### Exercise requirements
Whenever a line in the data holds the string "none", pull that line out.
──────
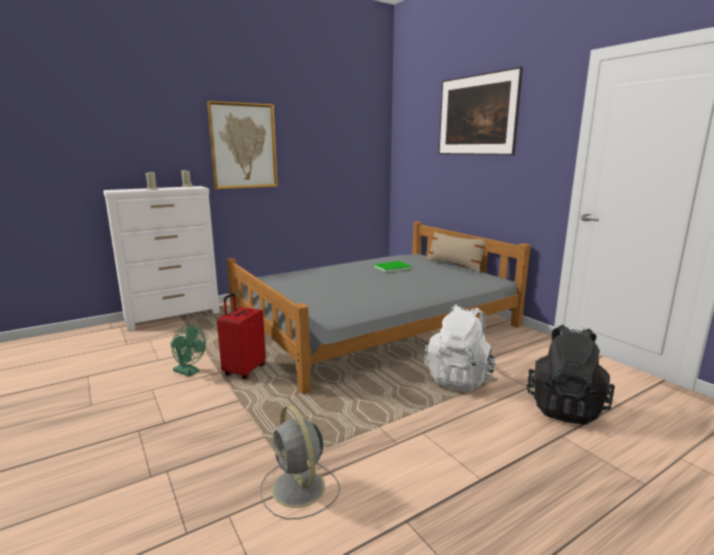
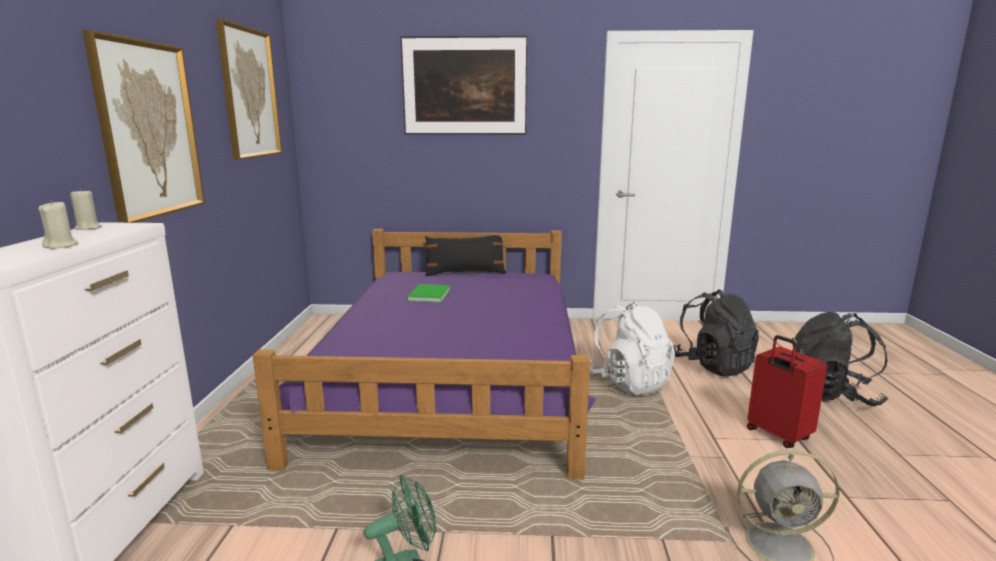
camera: 55 degrees left, 0 degrees up
(244, 371) = (466, 507): red suitcase -> red suitcase (777, 435)
(339, 127) = (249, 93): none -> picture
(374, 325) = (453, 375): grey bed -> purple bed
(455, 265) = (465, 273): beige pillow -> black pillow
(625, 491) = (830, 395): none -> black backpack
──────
### Response area
(339, 127) = (249, 93): none -> picture
(625, 491) = (830, 395): none -> black backpack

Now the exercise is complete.